Critical texts, translations, documents, and photographs on the work of the Situationist International. This volume is a revised and expanded version of a special issue of the journal October (Winter 1997) that was devoted to the work of the Situationist International (SI). The first section of the issue contained previously unpublished critical texts, and the second section contained translations of primary texts that had previously been unavailable in English. The emphasis was on the SI's profound engagement with the art and cultural politics of their time (1957-1972), with a strong argument for their primarily political and activist stance by two former members of the group, T. J. Clark and Donald Nicholson-Smith. Guy Debord and the Situationist International supplements both sections.
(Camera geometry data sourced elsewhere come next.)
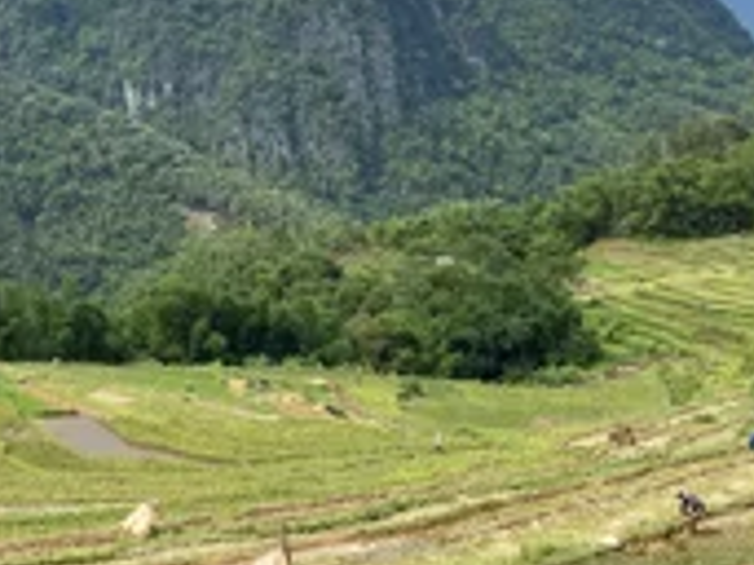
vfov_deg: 20.1
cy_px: 221
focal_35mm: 73
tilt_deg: -4.6
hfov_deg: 26.2
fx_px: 1589
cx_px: 150
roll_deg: -0.1
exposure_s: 1/2268
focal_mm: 4.25
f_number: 1.8
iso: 32
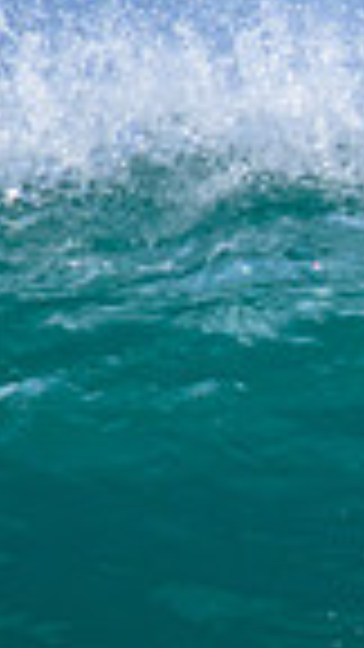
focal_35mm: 4593
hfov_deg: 0.3
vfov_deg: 0.5
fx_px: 78810
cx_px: 1261
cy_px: 369
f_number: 11
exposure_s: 1/2000
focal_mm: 800
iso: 1250
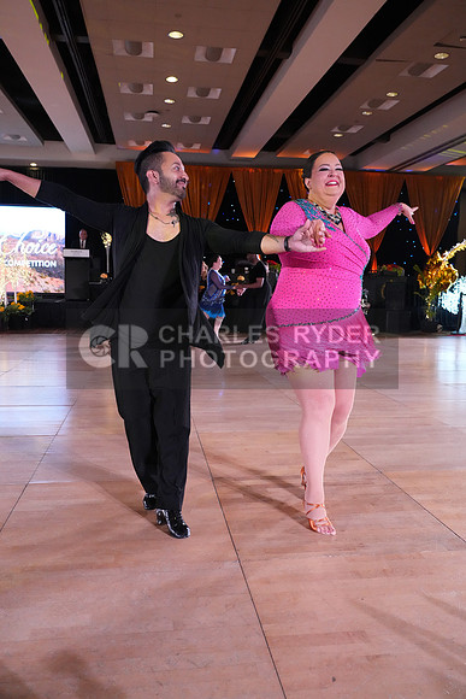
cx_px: 233
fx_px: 563
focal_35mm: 29
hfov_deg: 45.0
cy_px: 350
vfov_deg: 63.6
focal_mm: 29
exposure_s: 1/400
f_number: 5.6
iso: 8000
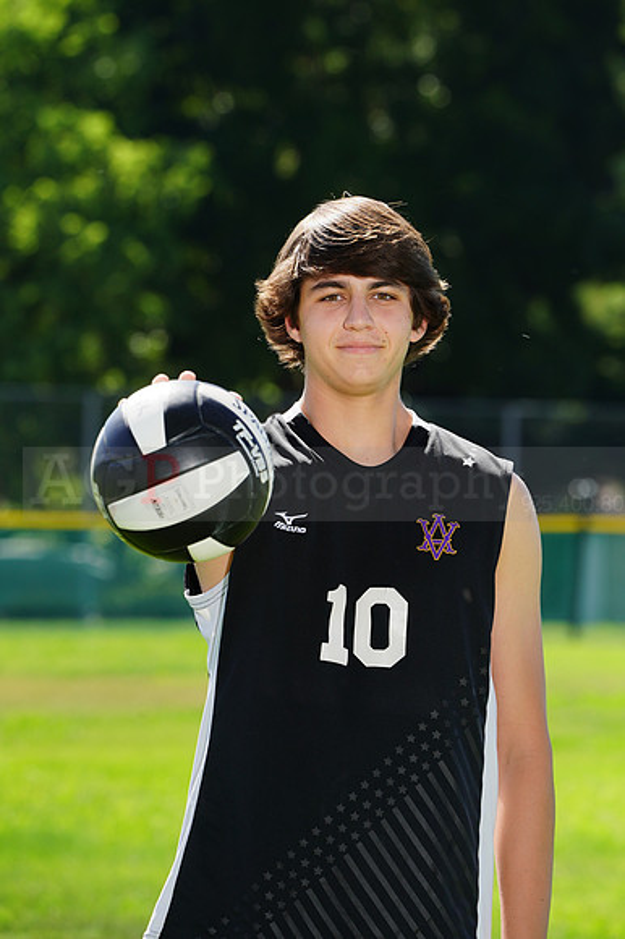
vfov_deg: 6.7
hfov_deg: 4.4
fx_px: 8056
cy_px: 470
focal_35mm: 309
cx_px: 312
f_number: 11
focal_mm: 309
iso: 200
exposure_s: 1/200
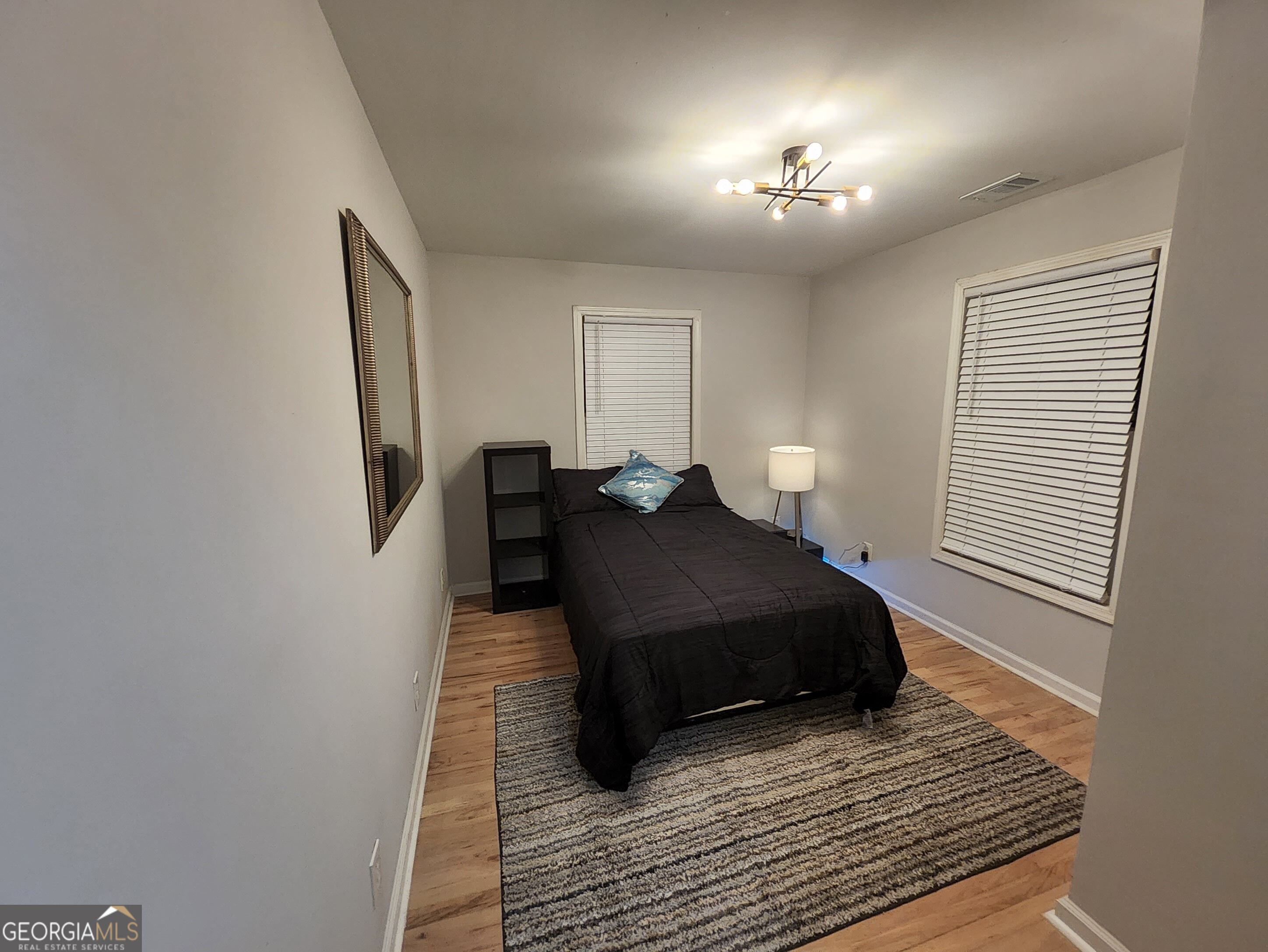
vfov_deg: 90.0
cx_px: 634
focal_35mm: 13
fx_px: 477
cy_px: 476
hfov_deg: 106.1
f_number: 2.2
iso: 125
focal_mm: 1.13
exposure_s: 1/60
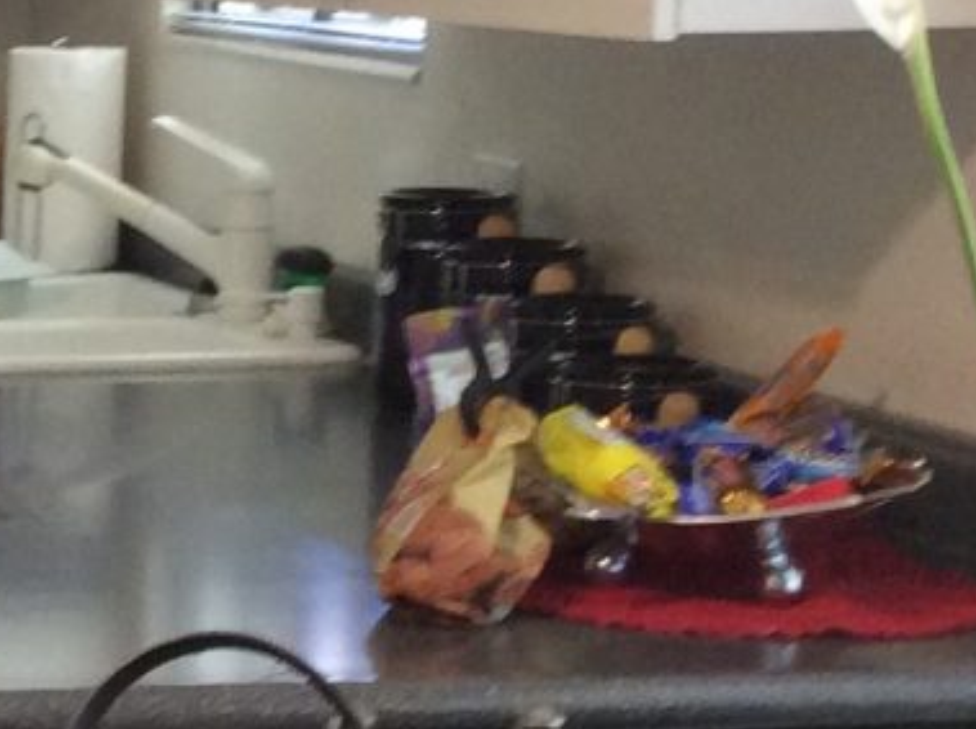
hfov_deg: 12.9
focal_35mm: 135
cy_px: 583
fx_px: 3800
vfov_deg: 10.9
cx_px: -940
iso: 100
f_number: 2.4
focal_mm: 3.3
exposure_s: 1/24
It reprints important, hard to find essays by Giorgio Agamben, Libero Andreotti, Jonathan Crary, Thomas Y. Levin, Greil Marcus, and Tom McDonough and doubles the number of translations of primary texts, which now encompass a broader and more representative range of the SI's writings on culture and language. In a field still dominated by hagiography, the critical texts were selected for their willingness to confront critically the history and legacy of the SI. They examine the group within the broader framework of the historical and neo-avant-gardes and, beyond that, the postwar world in general. The translations trace the SI's reflections on the legacy of the avant-garde in art and architecture, particularly on the linguistic and spatial significance of montage aesthetics. Many of the translated works are by Guy Debord (1932-1994), the impresario of the SI, especially known for his book The Society of the Spectacle.